© JUNGE FREIHEIT Verlag GmbH & Co.  www.jungefreiheit.de  03/12 13. Januar 2012

Gymnasialer Bewältigungssport
Der Skandal mit dem Zeitzeugen
(wm)

Gustav Heinemann, das Staatsoberhaupt mit dem geringsten Glamourfaktor seit 1949, schrieb, mit Blick auf den 100. Jahrestag der Reichsgründung, einen „Geschichtswettbewerb des Bundespräsidenten“ aus, der die „demokratischen Traditionen“ ins Bewußtsein der deutschen Schuljugend heben sollte. Den von der multikulturell stark engagierten Hamburger Körber-Stiftung getragenen Wettbewerb gibt es noch heute, und Heinemanns jüngster Nachfolger ChristianWulff konnte daher kurz vor Weihnachten die Klasse 13a des Otto-Hahn-Gymnasiums in Geesthacht mit dem ersten Preis auszeichnen. Unter 1.152 Beiträgen fiel die Wahl auf eine Arbeit, die auch ein Stück eigene gymnasiale „Vergangenheitsbewältigung“ sein sollte. Denn 1963 begrüßte der Schülersprecher und spätere schleswig-holsteinische Ministerpräsident Uwe Barschel den pensionierten Großadmiral Karl Dönitz, der im Geesthachter Gymnasium als Zeitzeuge referierte.

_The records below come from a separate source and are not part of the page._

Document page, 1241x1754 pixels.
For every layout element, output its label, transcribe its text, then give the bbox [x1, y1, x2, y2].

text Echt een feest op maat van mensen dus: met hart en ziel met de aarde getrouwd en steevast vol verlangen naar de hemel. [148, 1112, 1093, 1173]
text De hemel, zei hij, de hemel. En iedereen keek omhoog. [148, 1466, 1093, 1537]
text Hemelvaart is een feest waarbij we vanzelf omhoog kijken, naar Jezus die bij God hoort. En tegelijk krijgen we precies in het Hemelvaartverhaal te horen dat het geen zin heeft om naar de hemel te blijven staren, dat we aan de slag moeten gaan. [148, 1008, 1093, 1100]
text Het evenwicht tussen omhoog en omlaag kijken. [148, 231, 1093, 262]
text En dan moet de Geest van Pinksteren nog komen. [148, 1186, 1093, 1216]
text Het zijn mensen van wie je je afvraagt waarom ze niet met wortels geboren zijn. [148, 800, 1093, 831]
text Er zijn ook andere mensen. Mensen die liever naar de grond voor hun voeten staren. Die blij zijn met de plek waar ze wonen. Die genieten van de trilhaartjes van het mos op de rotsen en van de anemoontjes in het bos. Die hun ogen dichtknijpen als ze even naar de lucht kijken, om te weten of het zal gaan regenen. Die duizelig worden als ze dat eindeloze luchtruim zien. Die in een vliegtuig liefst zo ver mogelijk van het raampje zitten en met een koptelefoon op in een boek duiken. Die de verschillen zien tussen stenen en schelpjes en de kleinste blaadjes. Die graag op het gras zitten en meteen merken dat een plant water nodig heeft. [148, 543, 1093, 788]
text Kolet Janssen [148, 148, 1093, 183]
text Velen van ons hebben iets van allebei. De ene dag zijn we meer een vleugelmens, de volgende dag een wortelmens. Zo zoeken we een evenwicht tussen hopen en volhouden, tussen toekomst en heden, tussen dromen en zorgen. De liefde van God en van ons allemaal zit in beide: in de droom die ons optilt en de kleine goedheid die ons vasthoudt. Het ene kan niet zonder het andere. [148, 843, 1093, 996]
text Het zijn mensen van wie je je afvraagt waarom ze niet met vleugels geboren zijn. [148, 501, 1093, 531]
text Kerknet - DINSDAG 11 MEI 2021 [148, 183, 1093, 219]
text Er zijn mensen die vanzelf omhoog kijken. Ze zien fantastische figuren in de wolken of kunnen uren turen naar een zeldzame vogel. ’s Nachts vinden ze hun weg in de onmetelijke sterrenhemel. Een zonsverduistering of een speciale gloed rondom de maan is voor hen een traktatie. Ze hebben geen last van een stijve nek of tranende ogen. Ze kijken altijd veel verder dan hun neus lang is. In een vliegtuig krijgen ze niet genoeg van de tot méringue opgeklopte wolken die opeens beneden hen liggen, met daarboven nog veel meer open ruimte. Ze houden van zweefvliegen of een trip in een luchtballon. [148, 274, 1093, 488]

Diesen „Skandal“ einer „feigen Verdrängung und verlogenen Verherrlichung“ der Kriegsgeneration thematisiert die Klassenarbeit, deren Verfasser sich im Rahmen der ideologischen Vorgaben der Körber-Stiftung allen Ernstes „viel kritischer“ dünken als die Altvorderen, die dem „Helden-Geseire“ (Schleswig-Holsteinische Landeszeitung ) des letzten Reichspräsidenten widerspruchslos lauschten.